#### Directions
Transcribe the stretch of the autumn garden text from "Edging the drive, the" through "listen to nature.".

#### Quoted passage
——————
I will post any future developments if and when they occur.



Tuesday, 3 November 2020

Autumn is not my favourite month but .............

Autumn is not my favourite month, it is nearly always dull and overcast, more often than not raining and in our exposed location, very very windy. But when the weather is good, with clear blue skies and no wind or rain, that’s when I think the autumnal scenery is breathtakingly beautiful. 

Even in my garden there are glorious tones of red, yellow and brown, shiny plump berries and tactile barks to marvel at; so I am inviting you to take a tour and see my garden in its autumn plumage.

Edging the drive, the box balls provide structure with minimal effort, their small dark green leaves show off well against the carpet of leaves.

Further up the drive our Amelanchier lamarckii (here when we moved in) provides all year round interest, at this time of year the colours are fantastic – a patchwork of oranges and reds. Even after the leaves have dropped in winter the bare branches provide architectural interest.

The wood has an area preservation order on it, mainly sycamore with a few white beam and large hollies. This is the domain of the birds and insects, it is so peaceful to sit here with a morning cup of coffee and listen to nature.
——————
(Items from a data source)

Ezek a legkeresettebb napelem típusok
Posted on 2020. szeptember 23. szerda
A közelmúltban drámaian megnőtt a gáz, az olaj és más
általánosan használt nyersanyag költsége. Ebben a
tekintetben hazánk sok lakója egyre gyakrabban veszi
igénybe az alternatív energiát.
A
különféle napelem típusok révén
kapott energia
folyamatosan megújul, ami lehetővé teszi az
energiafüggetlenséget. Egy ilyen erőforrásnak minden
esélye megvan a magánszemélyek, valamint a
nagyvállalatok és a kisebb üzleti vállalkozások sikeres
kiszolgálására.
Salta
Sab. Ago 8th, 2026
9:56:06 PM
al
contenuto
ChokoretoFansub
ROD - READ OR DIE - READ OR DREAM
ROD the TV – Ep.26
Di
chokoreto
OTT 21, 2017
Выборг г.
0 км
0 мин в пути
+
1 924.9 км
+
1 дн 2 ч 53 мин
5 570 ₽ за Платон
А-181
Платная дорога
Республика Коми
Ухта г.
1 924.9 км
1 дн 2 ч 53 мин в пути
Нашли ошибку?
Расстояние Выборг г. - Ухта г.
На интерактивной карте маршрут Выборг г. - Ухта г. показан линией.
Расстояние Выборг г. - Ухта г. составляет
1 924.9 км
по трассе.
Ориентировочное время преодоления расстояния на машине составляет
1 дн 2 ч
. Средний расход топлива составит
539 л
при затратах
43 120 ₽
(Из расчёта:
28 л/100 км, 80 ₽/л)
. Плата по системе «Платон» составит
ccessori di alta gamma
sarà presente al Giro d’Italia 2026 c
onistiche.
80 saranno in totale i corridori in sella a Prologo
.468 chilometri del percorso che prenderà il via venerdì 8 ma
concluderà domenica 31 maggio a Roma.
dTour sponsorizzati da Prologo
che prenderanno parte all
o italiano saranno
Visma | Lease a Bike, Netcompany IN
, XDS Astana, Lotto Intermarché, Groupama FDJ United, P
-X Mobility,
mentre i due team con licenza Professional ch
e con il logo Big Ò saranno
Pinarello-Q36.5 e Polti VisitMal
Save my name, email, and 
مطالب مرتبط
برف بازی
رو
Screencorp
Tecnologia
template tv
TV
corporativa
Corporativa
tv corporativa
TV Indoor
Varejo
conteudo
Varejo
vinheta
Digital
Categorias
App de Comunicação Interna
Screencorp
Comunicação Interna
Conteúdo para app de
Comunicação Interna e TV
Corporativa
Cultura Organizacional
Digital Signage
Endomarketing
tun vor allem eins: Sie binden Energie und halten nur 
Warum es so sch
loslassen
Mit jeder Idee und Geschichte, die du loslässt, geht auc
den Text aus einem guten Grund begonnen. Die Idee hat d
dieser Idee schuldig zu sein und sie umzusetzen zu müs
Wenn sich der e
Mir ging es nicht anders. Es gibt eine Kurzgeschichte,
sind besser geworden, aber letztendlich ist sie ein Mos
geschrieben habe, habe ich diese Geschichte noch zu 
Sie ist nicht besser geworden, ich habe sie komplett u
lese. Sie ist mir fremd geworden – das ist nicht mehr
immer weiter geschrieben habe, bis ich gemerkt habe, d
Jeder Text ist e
——————
#### Solution to the problem
Edging the drive, the box balls provide structure with minimal effort, their small dark green leaves show off well against the carpet of leaves.

Further up the drive our Amelanchier lamarckii (here when we moved in) provides all year round interest, at this time of year the colours are fantastic – a patchwork of oranges and reds. Even after the leaves have dropped in winter the bare branches provide architectural interest.

The wood has an area preservation order on it, mainly sycamore with a few white beam and large hollies. This is the domain of the birds and insects, it is so peaceful to sit here with a morning cup of coffee and listen to nature.